Beyond visual perception, Keye-VL-2.0-30B-A3B introduces agentic capabilities. When processing a 9-minute Iceland travel Vlog, the model did not merely summarize events; it actively noted details like "freezing hands" to recommend winter gear and analyzed snowy road hazards to suggest structured safety plans (e.g., group tours over self-driving). This "slow-thinking" ability marks a paradigm shift toward active AI Agents.

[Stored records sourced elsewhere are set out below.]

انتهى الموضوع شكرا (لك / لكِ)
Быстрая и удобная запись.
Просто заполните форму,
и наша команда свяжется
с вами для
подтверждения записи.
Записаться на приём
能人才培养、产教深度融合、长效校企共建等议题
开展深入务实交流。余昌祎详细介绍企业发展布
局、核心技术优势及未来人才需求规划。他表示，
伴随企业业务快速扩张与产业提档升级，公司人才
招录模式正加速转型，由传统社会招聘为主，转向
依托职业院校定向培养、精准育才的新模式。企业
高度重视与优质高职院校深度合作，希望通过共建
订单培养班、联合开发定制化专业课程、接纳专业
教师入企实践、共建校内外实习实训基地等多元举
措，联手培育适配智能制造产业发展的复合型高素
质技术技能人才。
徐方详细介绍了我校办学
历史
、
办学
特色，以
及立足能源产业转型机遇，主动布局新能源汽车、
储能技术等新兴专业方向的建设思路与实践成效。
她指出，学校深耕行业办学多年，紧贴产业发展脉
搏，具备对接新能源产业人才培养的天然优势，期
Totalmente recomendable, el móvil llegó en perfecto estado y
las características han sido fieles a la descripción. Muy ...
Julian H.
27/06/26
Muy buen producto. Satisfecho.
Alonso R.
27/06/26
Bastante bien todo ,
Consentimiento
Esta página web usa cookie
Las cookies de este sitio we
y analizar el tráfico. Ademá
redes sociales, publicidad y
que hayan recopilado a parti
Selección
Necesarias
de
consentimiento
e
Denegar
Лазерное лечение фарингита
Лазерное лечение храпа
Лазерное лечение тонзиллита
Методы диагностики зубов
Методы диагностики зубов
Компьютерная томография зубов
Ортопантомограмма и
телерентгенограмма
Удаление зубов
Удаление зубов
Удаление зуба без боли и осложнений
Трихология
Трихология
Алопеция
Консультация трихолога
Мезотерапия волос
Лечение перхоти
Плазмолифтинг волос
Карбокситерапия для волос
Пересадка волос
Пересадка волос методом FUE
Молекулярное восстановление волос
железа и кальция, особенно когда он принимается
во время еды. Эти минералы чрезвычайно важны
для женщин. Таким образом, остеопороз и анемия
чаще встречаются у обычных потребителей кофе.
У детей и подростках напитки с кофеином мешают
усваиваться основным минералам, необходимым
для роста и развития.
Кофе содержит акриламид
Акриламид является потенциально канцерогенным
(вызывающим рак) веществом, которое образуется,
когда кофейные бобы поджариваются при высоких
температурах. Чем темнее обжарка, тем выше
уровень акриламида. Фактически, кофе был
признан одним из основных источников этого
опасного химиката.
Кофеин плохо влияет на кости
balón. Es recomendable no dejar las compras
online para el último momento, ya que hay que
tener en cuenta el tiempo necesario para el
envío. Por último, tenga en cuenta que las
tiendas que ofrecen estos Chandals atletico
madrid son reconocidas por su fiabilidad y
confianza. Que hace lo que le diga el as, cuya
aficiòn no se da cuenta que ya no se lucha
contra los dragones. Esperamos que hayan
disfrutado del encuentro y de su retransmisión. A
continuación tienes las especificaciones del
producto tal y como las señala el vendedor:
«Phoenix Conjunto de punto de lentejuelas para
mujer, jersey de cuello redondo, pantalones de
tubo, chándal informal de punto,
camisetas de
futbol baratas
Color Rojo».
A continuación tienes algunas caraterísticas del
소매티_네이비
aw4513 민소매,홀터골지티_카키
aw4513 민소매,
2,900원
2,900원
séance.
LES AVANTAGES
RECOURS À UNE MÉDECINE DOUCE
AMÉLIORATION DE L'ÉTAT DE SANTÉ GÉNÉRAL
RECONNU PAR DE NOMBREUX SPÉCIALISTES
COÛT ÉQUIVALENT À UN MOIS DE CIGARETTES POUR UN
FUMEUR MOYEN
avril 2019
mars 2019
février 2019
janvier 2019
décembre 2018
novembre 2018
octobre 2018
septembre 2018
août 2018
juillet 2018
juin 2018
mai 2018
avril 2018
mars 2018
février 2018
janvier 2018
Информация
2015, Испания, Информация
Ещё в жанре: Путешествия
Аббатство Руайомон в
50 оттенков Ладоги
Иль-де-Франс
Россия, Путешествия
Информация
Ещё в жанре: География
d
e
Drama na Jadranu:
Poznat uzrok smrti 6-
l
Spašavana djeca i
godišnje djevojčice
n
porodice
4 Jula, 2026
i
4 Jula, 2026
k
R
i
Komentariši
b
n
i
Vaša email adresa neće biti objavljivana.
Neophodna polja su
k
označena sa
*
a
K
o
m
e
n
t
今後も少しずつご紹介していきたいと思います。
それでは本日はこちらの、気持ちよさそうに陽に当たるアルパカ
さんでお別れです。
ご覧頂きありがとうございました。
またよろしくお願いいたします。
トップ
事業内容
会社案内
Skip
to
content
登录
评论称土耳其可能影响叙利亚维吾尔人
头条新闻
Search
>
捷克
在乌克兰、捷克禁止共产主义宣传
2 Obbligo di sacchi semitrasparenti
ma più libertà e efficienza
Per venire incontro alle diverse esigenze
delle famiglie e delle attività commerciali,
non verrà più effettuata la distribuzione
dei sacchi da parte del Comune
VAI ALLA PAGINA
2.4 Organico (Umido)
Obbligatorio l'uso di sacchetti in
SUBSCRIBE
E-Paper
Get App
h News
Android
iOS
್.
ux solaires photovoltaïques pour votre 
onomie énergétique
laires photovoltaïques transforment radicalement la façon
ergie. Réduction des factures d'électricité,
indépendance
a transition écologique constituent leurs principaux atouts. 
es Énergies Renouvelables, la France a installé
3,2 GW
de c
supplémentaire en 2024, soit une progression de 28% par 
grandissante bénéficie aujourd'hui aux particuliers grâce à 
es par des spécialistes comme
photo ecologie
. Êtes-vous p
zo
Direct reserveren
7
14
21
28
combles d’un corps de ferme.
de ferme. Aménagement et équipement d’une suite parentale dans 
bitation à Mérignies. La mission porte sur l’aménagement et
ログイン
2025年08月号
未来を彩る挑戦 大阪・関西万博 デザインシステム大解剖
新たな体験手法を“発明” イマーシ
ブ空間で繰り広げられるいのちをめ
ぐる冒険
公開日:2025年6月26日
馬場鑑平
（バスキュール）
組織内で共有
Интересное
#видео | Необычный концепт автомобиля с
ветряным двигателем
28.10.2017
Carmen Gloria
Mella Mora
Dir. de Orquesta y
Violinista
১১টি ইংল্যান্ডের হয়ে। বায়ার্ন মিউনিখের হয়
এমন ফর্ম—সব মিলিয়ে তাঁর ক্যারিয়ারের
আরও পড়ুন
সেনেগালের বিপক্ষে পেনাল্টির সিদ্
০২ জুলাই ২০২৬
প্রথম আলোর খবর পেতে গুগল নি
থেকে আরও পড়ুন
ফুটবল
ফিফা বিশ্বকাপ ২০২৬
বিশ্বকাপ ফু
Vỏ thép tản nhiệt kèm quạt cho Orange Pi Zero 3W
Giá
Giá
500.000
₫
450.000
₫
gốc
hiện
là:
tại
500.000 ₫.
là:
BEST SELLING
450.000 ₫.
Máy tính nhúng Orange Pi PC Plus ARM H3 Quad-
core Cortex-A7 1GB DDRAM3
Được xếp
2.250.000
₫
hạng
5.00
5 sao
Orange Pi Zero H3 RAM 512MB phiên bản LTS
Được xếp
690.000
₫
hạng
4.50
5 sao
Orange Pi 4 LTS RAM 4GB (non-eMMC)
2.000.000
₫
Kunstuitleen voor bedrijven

[AgentUpdate Depth Analysis] By integrating DeepSeek Sparse Attention (DSA) into a multimodal framework, Kuaishou's Keye-VL 2.0 addresses a fundamental bottleneck in the AI Agent ecosystem: processing long-term visual dependencies efficiently. Standard attention mechanisms suffer from quadratic computational costs that restrict Agent context windows, but DSA’s sparse routing enables Keye-VL 2.0 to navigate a 256K context without losing granular sequence details. This shift enables AI Agents to transcend simple reactive queries, evolving into proactive planners capable of long-horizon causal reasoning over hours of visual data. Furthermore, by pairing this robust perception engine with Agentic capabilities (Code, Tool, Search), Keye-VL 2.0 paves the way for advanced multimodal workflows. The future of AI Agents will rely on these highly efficient temporal perception backbones to execute complex tasks in robotics, autonomous driving, and automated video workflows, shifting the paradigm from static understanding to active, long-term environmental interaction.